Eugenics and Marriage

Eugenics must join with the other branches of sociology, and with economics, medicine, civics and education in the development of sentiments and measures for the better nurture of children. And when this is done much that is positively bad and threatening in society will disappear. On the side of selective reproduction it will have to develop a program answering to all the social facts and to the facts of heredity. In addition it will have to develop a sentiment for those marriages which have good reproduction in view. It is thought by some that the. development of this latter sentiment will be difficult or impossible, owing to the unwillingness of the young people to act on other than sentimental and romantic impulses in marriage. But the history of society shows fortunately that there is no sentiment too difficult for introduction and acceptance.

Many of the feelings which seem to us most fundamental and innate are of the nature of acquired tastes. Most of our food sentiments are acquired, as is apparent in our acceptance of the hog and rejection of the horse as food. He was indeed "a bold dog who first swallowed an oyster." Some savage tribes have a horror of fish as food, and others who eat human flesh without any qualms have as deep a prejudice against eating an egg as we have against cannibalism. An egg does not seem to them an object to be eaten, and if you think of it a moment it is quite possible to take that view of an egg. The feelings about marriage are equally variable. The women of some tribes will if possible have it made part of the marriage agreement that the husband will marry an additional wife as soon as possible. They want the company and help of another woman. Our sentiment against the marriage of brother and sister is stronger than it could be made by any legal enactment, and even the feeling against marriage of first cousins is so strong that few persons so related fall in love with each other. Exogamy was a sentiment in tribal society as strong as our feeling of incest, and prevented a man's marrying any woman within his clan. If the whole feeling about marriage is thus movable, it is evidently psychologically possible for eugenics to become a compelling sentiment.

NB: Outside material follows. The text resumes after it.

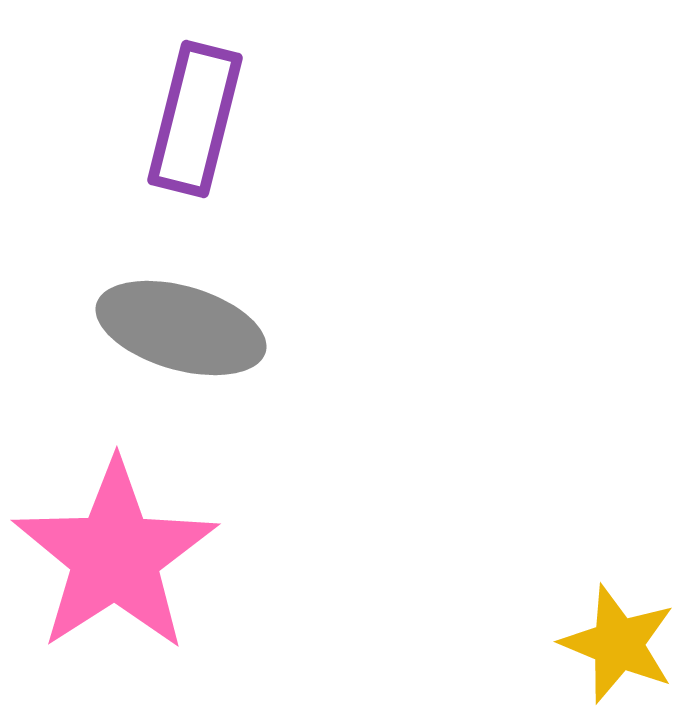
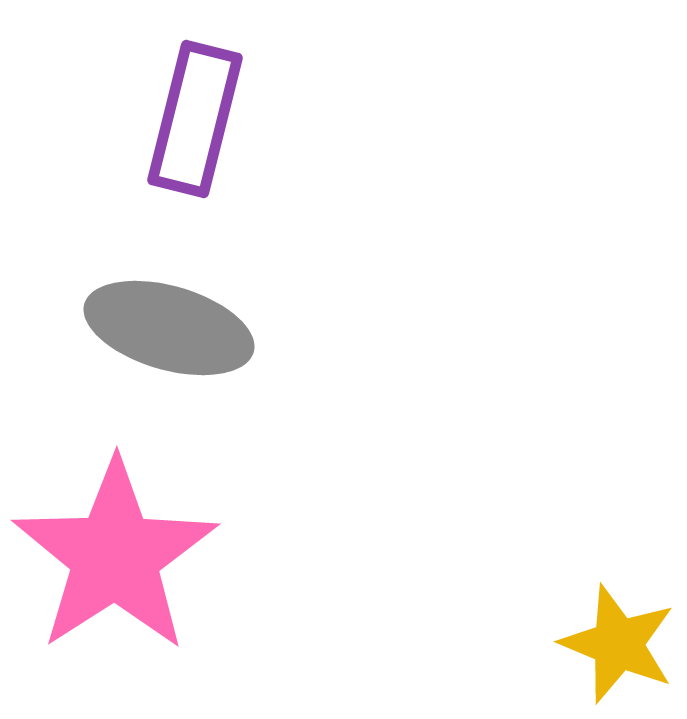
gray ellipse: moved 12 px left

It may seem that I have had more to say against eugenics than for it, but nothing which I have said detracts in any way from the importance of the idea of a more scientific and sentimental interest in the child before and after birth. And if the proposals of eugenics seem vague and even its knowledge of heredity imperfect, we must remember that the main thing in progress is the possession of important general ideas. The whole history of progress shows that the general idea comes first, and its detailed and practical applications are worked out slowly. Electricity, evolution, and the germ theory of disease are among the ideas which have been of great social value. But they became working ideas of considerable importance only recently, and they are not even yet completely understood.